What to work on:
An identical copy of every entry below is the required output.

Dataset records:
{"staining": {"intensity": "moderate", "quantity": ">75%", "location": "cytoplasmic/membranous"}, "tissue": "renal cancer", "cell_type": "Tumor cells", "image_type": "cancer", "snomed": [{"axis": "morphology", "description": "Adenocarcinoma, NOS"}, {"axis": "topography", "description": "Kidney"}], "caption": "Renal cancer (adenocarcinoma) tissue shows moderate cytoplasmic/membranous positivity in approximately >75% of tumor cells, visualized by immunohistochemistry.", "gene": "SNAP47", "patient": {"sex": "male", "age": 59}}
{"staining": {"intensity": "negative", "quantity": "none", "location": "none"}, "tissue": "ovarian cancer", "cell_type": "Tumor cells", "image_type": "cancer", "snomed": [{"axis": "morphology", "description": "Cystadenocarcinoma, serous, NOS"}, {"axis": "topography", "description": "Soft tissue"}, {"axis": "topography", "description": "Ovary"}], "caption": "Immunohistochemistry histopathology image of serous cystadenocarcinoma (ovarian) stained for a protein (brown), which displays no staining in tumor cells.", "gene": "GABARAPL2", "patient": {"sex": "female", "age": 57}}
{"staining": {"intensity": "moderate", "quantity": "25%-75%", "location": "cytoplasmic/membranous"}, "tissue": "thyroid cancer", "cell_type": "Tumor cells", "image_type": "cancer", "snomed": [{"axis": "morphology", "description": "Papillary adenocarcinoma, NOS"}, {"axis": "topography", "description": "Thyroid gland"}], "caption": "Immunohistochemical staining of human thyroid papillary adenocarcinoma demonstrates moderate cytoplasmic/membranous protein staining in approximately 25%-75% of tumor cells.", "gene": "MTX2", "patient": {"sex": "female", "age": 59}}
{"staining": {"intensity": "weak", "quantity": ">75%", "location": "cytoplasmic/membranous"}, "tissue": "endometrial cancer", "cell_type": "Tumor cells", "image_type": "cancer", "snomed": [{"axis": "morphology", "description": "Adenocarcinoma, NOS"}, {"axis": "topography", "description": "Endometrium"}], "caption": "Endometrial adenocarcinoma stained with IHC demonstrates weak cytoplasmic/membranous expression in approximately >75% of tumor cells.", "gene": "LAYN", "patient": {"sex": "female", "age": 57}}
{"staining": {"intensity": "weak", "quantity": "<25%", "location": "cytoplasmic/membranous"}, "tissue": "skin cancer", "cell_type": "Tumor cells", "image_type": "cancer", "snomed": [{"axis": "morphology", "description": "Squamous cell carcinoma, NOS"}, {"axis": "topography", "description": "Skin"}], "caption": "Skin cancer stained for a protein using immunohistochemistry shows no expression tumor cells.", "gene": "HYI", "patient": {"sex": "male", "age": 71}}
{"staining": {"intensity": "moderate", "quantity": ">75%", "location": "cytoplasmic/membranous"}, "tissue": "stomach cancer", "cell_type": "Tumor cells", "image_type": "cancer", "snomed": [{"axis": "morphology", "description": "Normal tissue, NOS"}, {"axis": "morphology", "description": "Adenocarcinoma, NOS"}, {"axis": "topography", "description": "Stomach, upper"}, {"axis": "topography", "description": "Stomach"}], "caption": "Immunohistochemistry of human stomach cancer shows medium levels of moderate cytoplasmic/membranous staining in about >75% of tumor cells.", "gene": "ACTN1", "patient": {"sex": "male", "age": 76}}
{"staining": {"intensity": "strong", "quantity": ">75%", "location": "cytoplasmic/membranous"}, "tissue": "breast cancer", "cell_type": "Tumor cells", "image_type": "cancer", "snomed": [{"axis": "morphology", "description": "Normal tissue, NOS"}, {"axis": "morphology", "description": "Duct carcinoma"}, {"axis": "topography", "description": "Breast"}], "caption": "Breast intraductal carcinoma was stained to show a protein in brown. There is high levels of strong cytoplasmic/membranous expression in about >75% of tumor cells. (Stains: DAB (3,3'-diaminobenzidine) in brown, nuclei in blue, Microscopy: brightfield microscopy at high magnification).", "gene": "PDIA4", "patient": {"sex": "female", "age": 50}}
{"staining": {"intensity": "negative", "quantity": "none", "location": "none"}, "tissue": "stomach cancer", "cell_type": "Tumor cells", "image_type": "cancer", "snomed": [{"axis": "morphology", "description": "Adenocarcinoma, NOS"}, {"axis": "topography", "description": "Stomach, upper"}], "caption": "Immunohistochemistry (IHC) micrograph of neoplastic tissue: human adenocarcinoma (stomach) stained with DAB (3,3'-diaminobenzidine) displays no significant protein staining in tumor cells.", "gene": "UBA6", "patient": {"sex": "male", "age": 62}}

The answer:
{"staining": {"intensity": "moderate", "quantity": ">75%", "location": "cytoplasmic/membranous"}, "tissue": "renal cancer", "cell_type": "Tumor cells", "image_type": "cancer", "snomed": [{"axis": "morphology", "description": "Adenocarcinoma, NOS"}, {"axis": "topography", "description": "Kidney"}], "caption": "Renal cancer (adenocarcinoma) tissue shows moderate cytoplasmic/membranous positivity in approximately >75% of tumor cells, visualized by immunohistochemistry.", "gene": "SNAP47", "patient": {"sex": "male", "age": 59}}
{"staining": {"intensity": "negative", "quantity": "none", "location": "none"}, "tissue": "ovarian cancer", "cell_type": "Tumor cells", "image_type": "cancer", "snomed": [{"axis": "morphology", "description": "Cystadenocarcinoma, serous, NOS"}, {"axis": "topography", "description": "Soft tissue"}, {"axis": "topography", "description": "Ovary"}], "caption": "Immunohistochemistry histopathology image of serous cystadenocarcinoma (ovarian) stained for a protein (brown), which displays no staining in tumor cells.", "gene": "GABARAPL2", "patient": {"sex": "female", "age": 57}}
{"staining": {"intensity": "moderate", "quantity": "25%-75%", "location": "cytoplasmic/membranous"}, "tissue": "thyroid cancer", "cell_type": "Tumor cells", "image_type": "cancer", "snomed": [{"axis": "morphology", "description": "Papillary adenocarcinoma, NOS"}, {"axis": "topography", "description": "Thyroid gland"}], "caption": "Immunohistochemical staining of human thyroid papillary adenocarcinoma demonstrates moderate cytoplasmic/membranous protein staining in approximately 25%-75% of tumor cells.", "gene": "MTX2", "patient": {"sex": "female", "age": 59}}
{"staining": {"intensity": "weak", "quantity": ">75%", "location": "cytoplasmic/membranous"}, "tissue": "endometrial cancer", "cell_type": "Tumor cells", "image_type": "cancer", "snomed": [{"axis": "morphology", "description": "Adenocarcinoma, NOS"}, {"axis": "topography", "description": "Endometrium"}], "caption": "Endometrial adenocarcinoma stained with IHC demonstrates weak cytoplasmic/membranous expression in approximately >75% of tumor cells.", "gene": "LAYN", "patient": {"sex": "female", "age": 57}}
{"staining": {"intensity": "weak", "quantity": "<25%", "location": "cytoplasmic/membranous"}, "tissue": "skin cancer", "cell_type": "Tumor cells", "image_type": "cancer", "snomed": [{"axis": "morphology", "description": "Squamous cell carcinoma, NOS"}, {"axis": "topography", "description": "Skin"}], "caption": "Skin cancer stained for a protein using immunohistochemistry shows no expression tumor cells.", "gene": "HYI", "patient": {"sex": "male", "age": 71}}
{"staining": {"intensity": "moderate", "quantity": ">75%", "location": "cytoplasmic/membranous"}, "tissue": "stomach cancer", "cell_type": "Tumor cells", "image_type": "cancer", "snomed": [{"axis": "morphology", "description": "Normal tissue, NOS"}, {"axis": "morphology", "description": "Adenocarcinoma, NOS"}, {"axis": "topography", "description": "Stomach, upper"}, {"axis": "topography", "description": "Stomach"}], "caption": "Immunohistochemistry of human stomach cancer shows medium levels of moderate cytoplasmic/membranous staining in about >75% of tumor cells.", "gene": "ACTN1", "patient": {"sex": "male", "age": 76}}
{"staining": {"intensity": "strong", "quantity": ">75%", "location": "cytoplasmic/membranous"}, "tissue": "breast cancer", "cell_type": "Tumor cells", "image_type": "cancer", "snomed": [{"axis": "morphology", "description": "Normal tissue, NOS"}, {"axis": "morphology", "description": "Duct carcinoma"}, {"axis": "topography", "description": "Breast"}], "caption": "Breast intraductal carcinoma was stained to show a protein in brown. There is high levels of strong cytoplasmic/membranous expression in about >75% of tumor cells. (Stains: DAB (3,3'-diaminobenzidine) in brown, nuclei in blue, Microscopy: brightfield microscopy at high magnification).", "gene": "PDIA4", "patient": {"sex": "female", "age": 50}}
{"staining": {"intensity": "negative", "quantity": "none", "location": "none"}, "tissue": "stomach cancer", "cell_type": "Tumor cells", "image_type": "cancer", "snomed": [{"axis": "morphology", "description": "Adenocarcinoma, NOS"}, {"axis": "topography", "description": "Stomach, upper"}], "caption": "Immunohistochemistry (IHC) micrograph of neoplastic tissue: human adenocarcinoma (stomach) stained with DAB (3,3'-diaminobenzidine) displays no significant protein staining in tumor cells.", "gene": "UBA6", "patient": {"sex": "male", "age": 62}}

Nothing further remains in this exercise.